Financial disclosure and internal controls
A company has appropriate financial disclosure and internal controls in place if the board:
- Oversees and provides direction on the use of the business’s resources
- Approves the annual budget
- Evaluates the company’s performance against strategy
- Continuously monitors the solvency of the organisation.
A company provides shareholders with their due rights if it meets the following criteria:
- The board understands who the shareholders are and what they need and expect.
- The board meaningfully and appropriately engages with shareholders.
- There is an established policy and process for collecting shareholder feedback and another for protecting vulnerable shareholders.
A company has appropriate controls around executive remuneration if it meets the following criteria:
- The quantum and structure of remuneration have been adequately disclosed.
- There are mechanisms in place to assess performance against the required key performance indicators.
- The company has considered the effect the remuneration structure might have on risk-taking.
- The company has assessed the remuneration structure to ensure it aligns with shareholders’ interests.
Ownership structure and related parties
To avoid corporate governance issues, a company must have appropriate controls around its ownership structure. It has these if it meets the following criteria:
- All related party transactions are appropriately disclosed.
- Majority shareholders do not have a conflict of interest when voting on company issues.
- There are appropriate controls in place to prevent insider trading.
Social and environmental impact
Companies in Australia are not legally required to disclose any sustainability-related information, so there is no benchmark for assessing performance or measuring success. However, the Corporations Act 2001 requires some companies to report information about their environmental performance. Some states and territories mandate additional reporting, depending on the industry.

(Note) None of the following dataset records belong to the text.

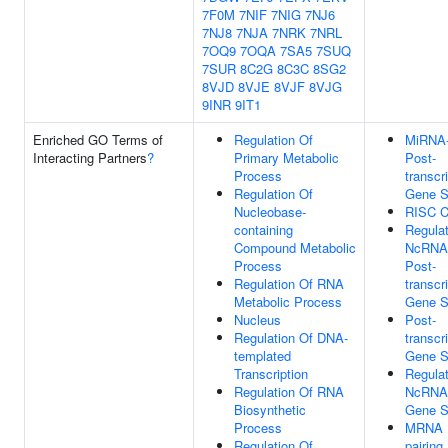
7F0M
7NIF
7NIG
7NJ6
7NJ8
7NJA
7NRK
7NRL
7OQ9
7OQA
7SA5
7SUQ
7SUR
8C2G
8C3C
8SG2
8VJD
8VJE
8VJF
8VJG
9INR
9IT1
Enriched GO Terms of
Regulation Of
MiRNA-
Interacting Partners
?
Primary Metabolic
Post-
Process
transcr
Regulation Of
Gene S
Nucleobase-
RISC C
containing
Regula
Compound Metabolic
NcRNA-
Process
Post-
Regulation Of RNA
transcr
Metabolic Process
Gene S
Nucleus
Post-
Regulation Of DNA-
transcr
templated
Gene S
Transcription
Regula
Regulation Of RNA
NcRNA-
Biosynthetic
Gene S
Process
MRNA 
Regulation Of
pairing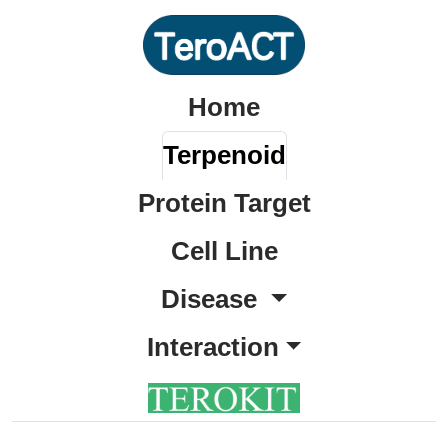
Home
Terpenoid
Protein Target
Cell Line
Disease
Interaction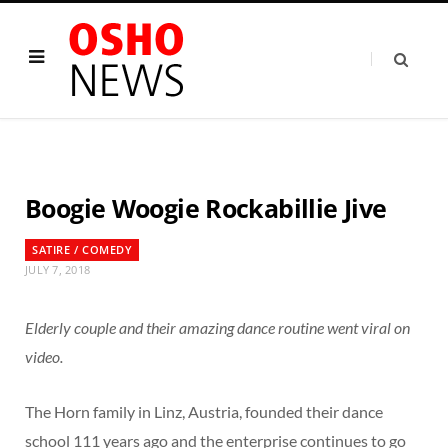
Boogie Woogie Rockabillie Jive
SATIRE / COMEDY
JULY 7, 2018
Elderly couple and their amazing dance routine went viral on
video.
The Horn family in Linz, Austria, founded their dance
school 111 years ago and the enterprise continues to go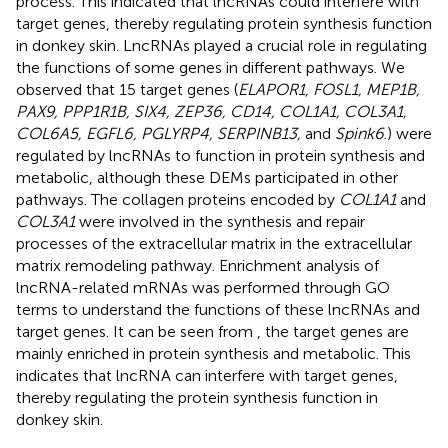
process. This indicated that lncRNAs could interfere with
target genes, thereby regulating protein synthesis function
in donkey skin. LncRNAs played a crucial role in regulating
the functions of some genes in different pathways. We
observed that 15 target genes (
ELAPOR1, FOSL1, MEP1B,
PAX9, PPP1R1B, SIX4, ZEP36, CD14, COL1A1, COL3A1,
COL6A5, EGFL6, PGLYRP4, SERPINB13,
and
Spink6
.) were
regulated by lncRNAs to function in protein synthesis and
metabolic, although these DEMs participated in other
pathways. The collagen proteins encoded by
COL1A1
and
COL3A1
were involved in the synthesis and repair
processes of the extracellular matrix in the extracellular
matrix remodeling pathway. Enrichment analysis of
lncRNA-related mRNAs was performed through GO
terms to understand the functions of these lncRNAs and
target genes. It can be seen from
, the target genes are
mainly enriched in protein synthesis and metabolic. This
indicates that lncRNA can interfere with target genes,
thereby regulating the protein synthesis function in
donkey skin.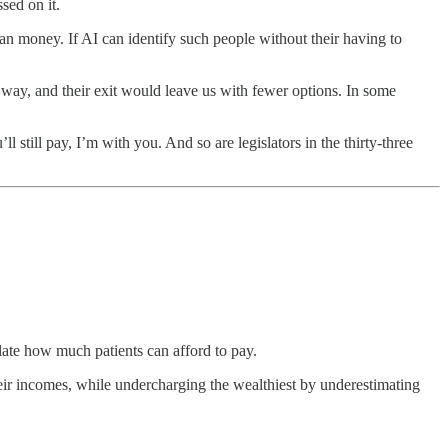
sed on it.
han money. If AI can identify such people without their having to
 way, and their exit would leave us with fewer options. In some
till pay, I’m with you. And so are legislators in the thirty-three
late how much patients can afford to pay.
heir incomes, while undercharging the wealthiest by underestimating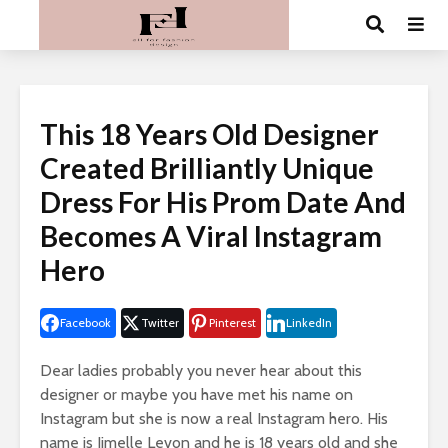
This 18 Years Old Designer
Created Brilliantly Unique
Dress For His Prom Date And
Becomes A Viral Instagram
Hero
Facebook
Twitter
Pinterest
LinkedIn
Dear ladies probably you never hear about this
designer or maybe you have met his name on
Instagram
but she is now a real
Instagram
hero. His
name is
Jimelle
Levon
and he is 18 years old and she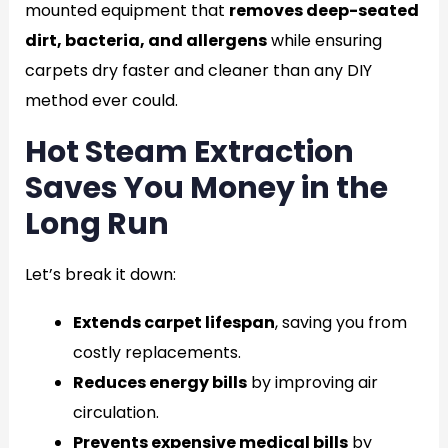
mounted equipment that
removes deep-seated
dirt, bacteria, and allergens
while ensuring
carpets dry faster and cleaner than any DIY
method ever could.
Hot Steam Extraction
Saves You Money in the
Long Run
Let’s break it down:
Extends carpet lifespan
, saving you from
costly replacements.
Reduces energy bills
by improving air
circulation.
Prevents expensive medical bills
by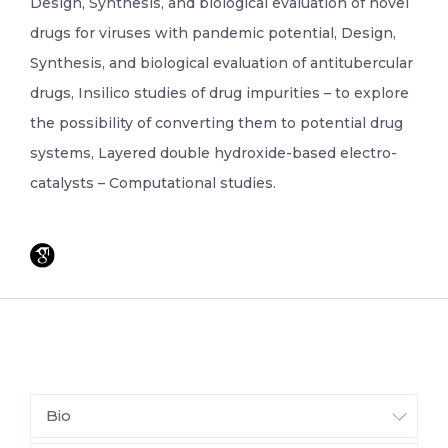
Design, Synthesis, and biological evaluation of novel
drugs for viruses with pandemic potential, Design,
Synthesis, and biological evaluation of antitubercular
drugs, Insilico studies of drug impurities – to explore
the possibility of converting them to potential drug
systems, Layered double hydroxide-based electro-
catalysts – Computational studies.
Bio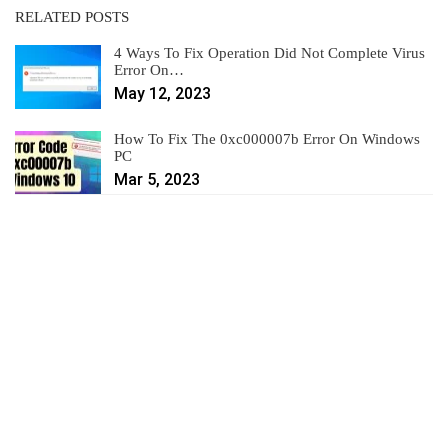
RELATED POSTS
4 Ways To Fix Operation Did Not Complete Virus
Error On…
May 12, 2023
How To Fix The 0xc000007b Error On Windows
PC
Mar 5, 2023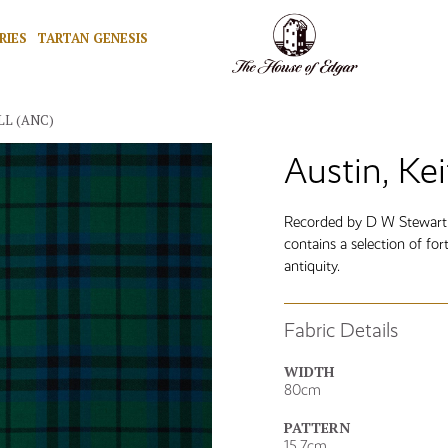
RIES
TARTAN GENESIS
LL (ANC)
Austin, Kei
Recorded by D W Stewart i
contains a selection of fort
antiquity.
Fabric Details
WIDTH
80cm
PATTERN
15.7cm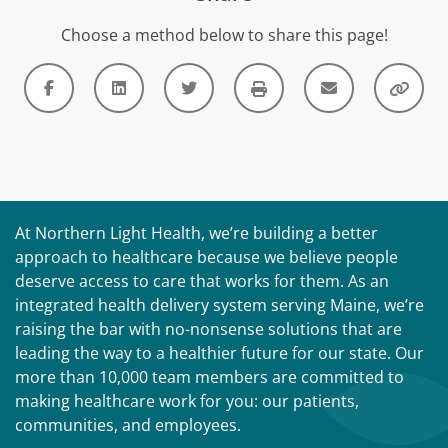
Choose a method below to share this page!
At Northern Light Health, we’re building a better
approach to healthcare because we believe people
deserve access to care that works for them. As an
integrated health delivery system serving Maine, we’re
raising the bar with no-nonsense solutions that are
leading the way to a healthier future for our state. Our
more than 10,000 team members are committed to
making healthcare work for you: our patients,
communities, and employees.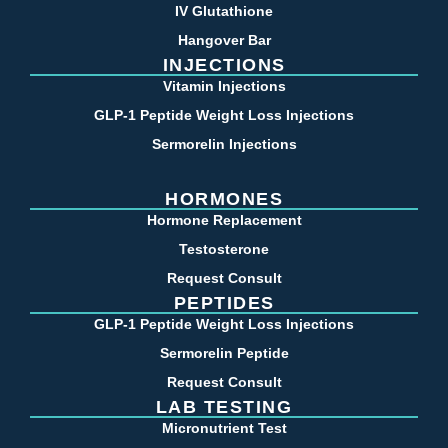
IV Glutathione
Hangover Bar
INJECTIONS
Vitamin Injections
GLP-1 Peptide Weight Loss Injections
Sermorelin Injections
HORMONES
Hormone Replacement
Testosterone
Request Consult
PEPTIDES
GLP-1 Peptide Weight Loss Injections
Sermorelin Peptide
Request Consult
LAB TESTING
Micronutrient Test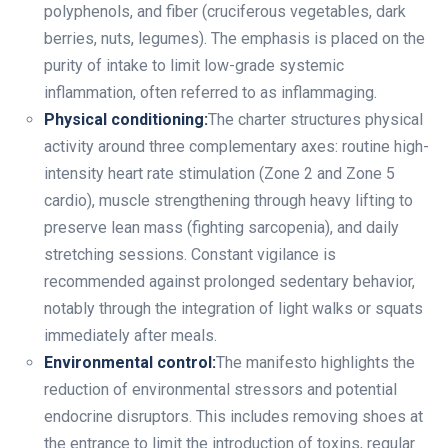
polyphenols, and fiber (cruciferous vegetables, dark
berries, nuts, legumes). The emphasis is placed on the
purity of intake to limit low-grade systemic
inflammation, often referred to as inflammaging.
Physical conditioning:
The charter structures physical
activity around three complementary axes: routine high-
intensity heart rate stimulation (Zone 2 and Zone 5
cardio), muscle strengthening through heavy lifting to
preserve lean mass (fighting sarcopenia), and daily
stretching sessions. Constant vigilance is
recommended against prolonged sedentary behavior,
notably through the integration of light walks or squats
immediately after meals.
Environmental control:
The manifesto highlights the
reduction of environmental stressors and potential
endocrine disruptors. This includes removing shoes at
the entrance to limit the introduction of toxins, regular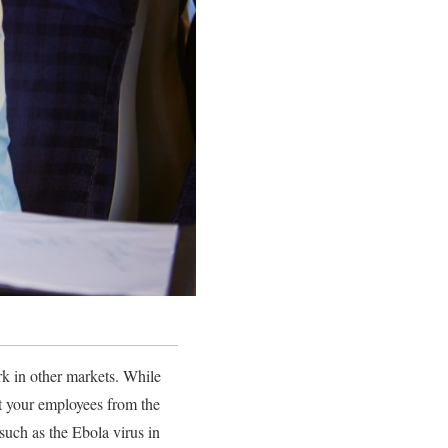
rk in other markets. While
ect your employees from the
uch as the Ebola virus in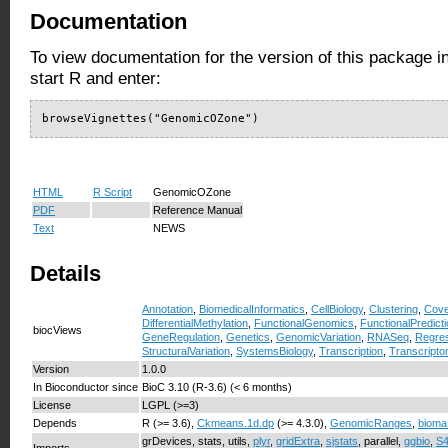
Documentation
To view documentation for the version of this package i
start R and enter:
browseVignettes("GenomicOZone")
HTML
R Script
GenomicOZone
PDF
Reference Manual
Text
NEWS
Details
Annotation
,
BiomedicalInformatics
,
CellBiology
,
Clustering
,
Cove
DifferentialMethylation
,
FunctionalGenomics
,
FunctionalPredict
biocViews
GeneRegulation
,
Genetics
,
GenomicVariation
,
RNASeq
,
Regre
StructuralVariation
,
SystemsBiology
,
Transcription
,
Transcripto
Version
1.0.0
In Bioconductor since
BioC 3.10 (R-3.6) (< 6 months)
License
LGPL (>=3)
Depends
R (>= 3.6),
Ckmeans.1d.dp
(>= 4.3.0),
GenomicRanges
,
bioma
grDevices, stats, utils,
plyr
,
gridExtra
,
sjstats
, parallel,
ggbio
,
S4
Imports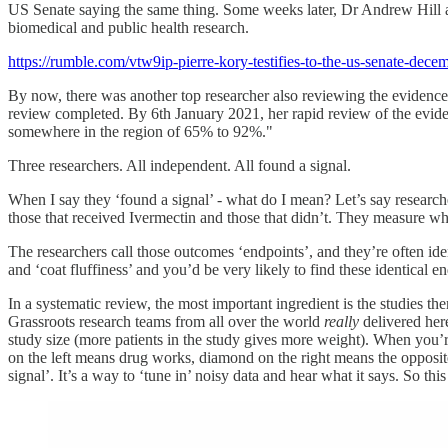
US Senate saying the same thing. Some weeks later, Dr Andrew Hill
biomedical and public health research.
https://rumble.com/vtw9ip-pierre-kory-testifies-to-the-us-senate-dec
By now, there was another top researcher also reviewing the evidence
review completed. By 6th January 2021, her rapid review of the evide
somewhere in the region of 65% to 92%."
Three researchers. All independent. All found a signal.
When I say they ‘found a signal’ - what do I mean? Let’s say research
those that received Ivermectin and those that didn’t. They measure 
The researchers call those outcomes ‘endpoints’, and they’re often ide
and ‘coat fluffiness’ and you’d be very likely to find these identica
In a systematic review, the most important ingredient is the studies t
Grassroots research teams from all over the world
really
delivered her
study size (more patients in the study gives more weight). When you’re
on the left means drug works, diamond on the right means the opposite
signal’. It’s a way to ‘tune in’ noisy data and hear what it says. So this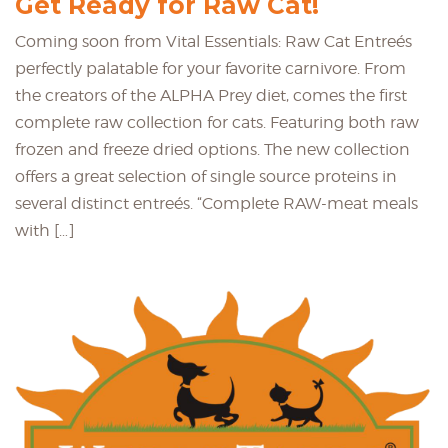
Get Ready for Raw Cat!
Coming soon from Vital Essentials: Raw Cat Entreés
perfectly palatable for your favorite carnivore. From
the creators of the ALPHA Prey diet, comes the first
complete raw collection for cats. Featuring both raw
frozen and freeze dried options. The new collection
offers a great selection of single source proteins in
several distinct entreés. “Complete RAW-meat meals
with […]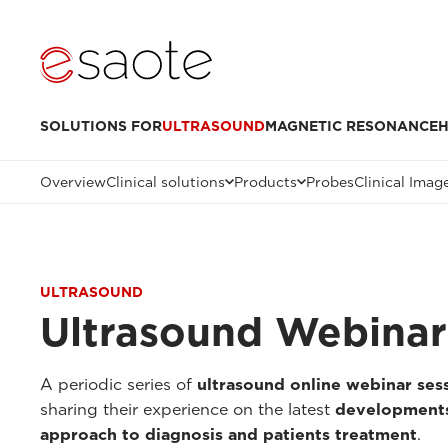
SOLUTIONS FOR
ULTRASOUND
MAGNETIC RESONANCE
H
Overview
Clinical solutions
Products
Probes
Clinical Imag
ULTRASOUND
Ultrasound Webinar
A periodic series of
ultrasound online webinar ses
sharing their experience on the latest
developments
approach to diagnosis and patients treatment
.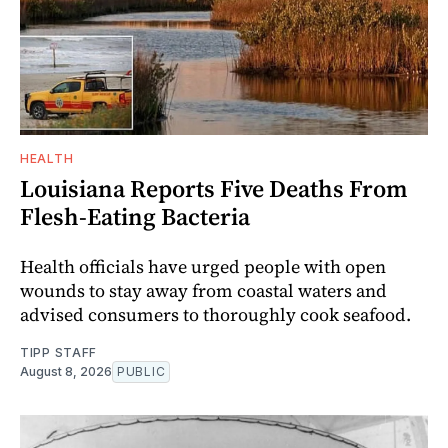
HEALTH
Louisiana Reports Five Deaths From
Flesh-Eating Bacteria
Health officials have urged people with open
wounds to stay away from coastal waters and
advised consumers to thoroughly cook seafood.
TIPP STAFF
August 8, 2026
PUBLIC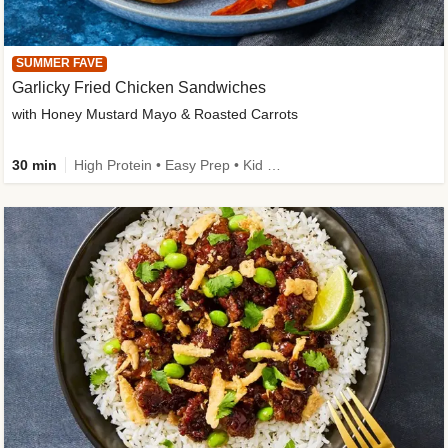
SUMMER FAVE
Garlicky Fried Chicken Sandwiches
with Honey Mustard Mayo & Roasted Carrots
30 min
High Protein • Easy Prep • Kid Friendly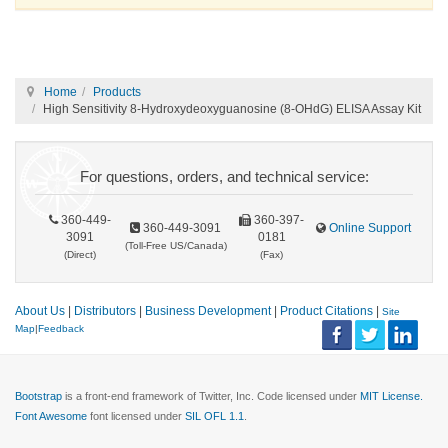
Home
Products
High Sensitivity 8-Hydroxydeoxyguanosine (8-OHdG) ELISA Assay Kit
For questions, orders, and technical service:
360-449-
360-397-
360-449-3091
Online Support
3091
0181
(Toll-Free US/Canada)
(Direct)
(Fax)
About Us
|
Distributors
|
Business Development
|
Product Citations
|
Site
Map
|
Feedback
Bootstrap
is a front-end framework of Twitter, Inc. Code licensed under
MIT License.
Font Awesome
font licensed under
SIL OFL 1.1
.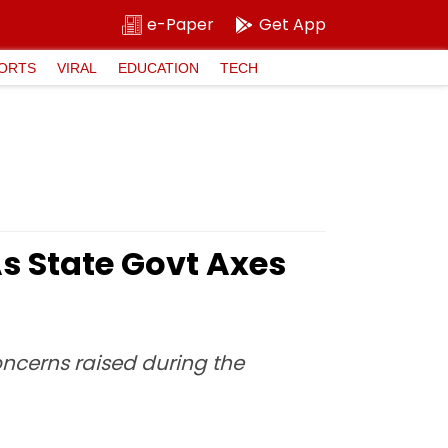
e-Paper
Get App
ORTS
VIRAL
EDUCATION
TECH
s State Govt Axes
ncerns raised during the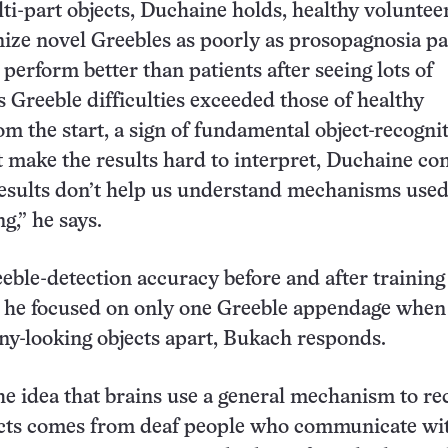
ti-part objects, Duchaine holds, healthy voluntee
ize novel Greebles as poorly as prosopagnosia pa
t perform better than patients after seeing lots of
s Greeble difficulties exceeded those of healthy
om the start, a sign of fundamental object-recogni
 make the results hard to interpret, Duchaine co
esults don’t help us understand mechanisms used
g,” he says.
eble-detection accuracy before and after training
t he focused on only one Greeble appendage when
unny-looking objects apart, Bukach responds.
he idea that brains use a general mechanism to re
cts comes from deaf people who communicate wi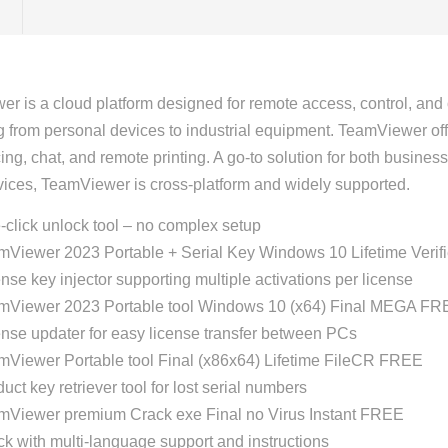
r is a cloud platform designed for remote access, control, and
g from personal devices to industrial equipment. TeamViewer off
ing, chat, and remote printing. A go-to solution for both busin
evices, TeamViewer is cross-platform and widely supported.
click unlock tool – no complex setup
mViewer 2023 Portable + Serial Key Windows 10 Lifetime Verif
nse key injector supporting multiple activations per license
mViewer 2023 Portable tool Windows 10 (x64) Final MEGA FR
nse updater for easy license transfer between PCs
mViewer Portable tool Final (x86x64) Lifetime FileCR FREE
uct key retriever tool for lost serial numbers
mViewer premium Crack exe Final no Virus Instant FREE
k with multi-language support and instructions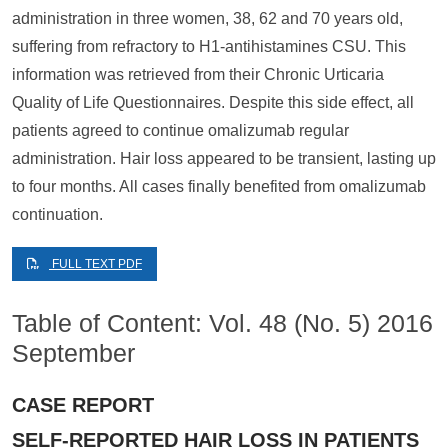
administration in three women, 38, 62 and 70 years old,
suffering from refractory to H1-antihistamines CSU. This
information was retrieved from their Chronic Urticaria
Quality of Life Questionnaires. Despite this side effect, all
patients agreed to continue omalizumab regular
administration. Hair loss appeared to be transient, lasting up
to four months. All cases finally benefited from omalizumab
continuation.
FULL TEXT PDF
Table of Content: Vol. 48 (No. 5) 2016
September
CASE REPORT
SELF-REPORTED HAIR LOSS IN PATIENTS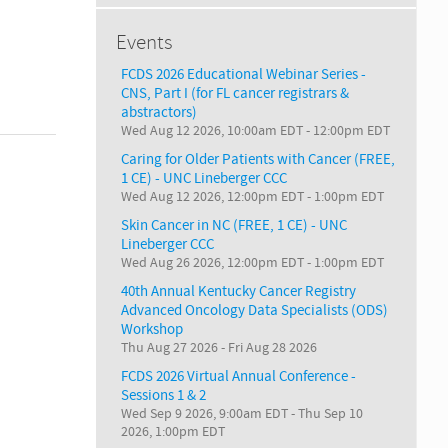
Events
FCDS 2026 Educational Webinar Series -
CNS, Part I (for FL cancer registrars &
abstractors)
Wed Aug 12 2026, 10:00am EDT
-
12:00pm EDT
Caring for Older Patients with Cancer (FREE,
1 CE) - UNC Lineberger CCC
Wed Aug 12 2026, 12:00pm EDT
-
1:00pm EDT
Skin Cancer in NC (FREE, 1 CE) - UNC
Lineberger CCC
Wed Aug 26 2026, 12:00pm EDT
-
1:00pm EDT
40th Annual Kentucky Cancer Registry
Advanced Oncology Data Specialists (ODS)
Workshop
Thu Aug 27 2026
-
Fri Aug 28 2026
FCDS 2026 Virtual Annual Conference -
Sessions 1 & 2
Wed Sep 9 2026, 9:00am EDT
-
Thu Sep 10
2026, 1:00pm EDT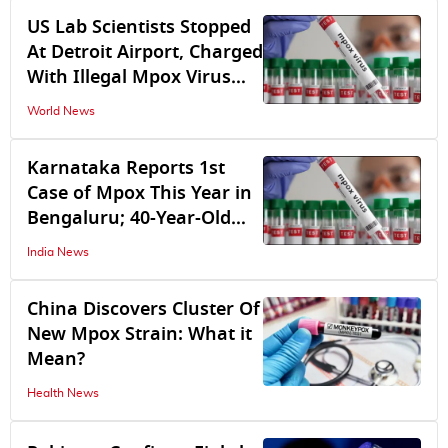
US Lab Scientists Stopped
At Detroit Airport, Charged
With Illegal Mpox Virus
Import From Congo
World News
Karnataka Reports 1st
Case of Mpox This Year in
Bengaluru; 40-Year-Old
Man Tests Positive
India News
China Discovers Cluster Of
New Mpox Strain: What it
Mean?
Health News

Benefits of corporate governance
Corporate governance can feel arduous and challenging at times. However, the following benefits make the effort worthwhile.
The importance of corporate governance is perhaps epitomised by the fact that it increases investor confidence. According to research compiled by the Australian Institute of Company Directors, when investors, the very people providing the company with financial capital, are satisfied with its governance, they’re more likely to vote with the board on important decisions.
Good governance and business transparency go hand in hand. When reporting and disclosure requirements are met, all company stakeholders can rest assured they have the information they need to make decisions in the best interest of the company.
According to research undertaken by the Australian Institute of Company Directors, while there is no evidence that good governance directly improves performance, it does engender confidence in shareholders and helps companies source capital.
The future of corporate governance in Australia
Lately, there have been some subpar examples of corporate governance in Australia. No doubt many in the financial sector are keen to avoid a repeat of the Banking Royal Commission.
Yet for every company that might not be doing the right thing, there are many that are – and many who want to do more. As climate change becomes a growing concern, researchers suggest sustainability reporting might form a more important – if not mandatory – part of Australian corporate governance in the future.
Until that time, companies have a thorough framework in place, but they should always seek to iterate and improve corporate governance.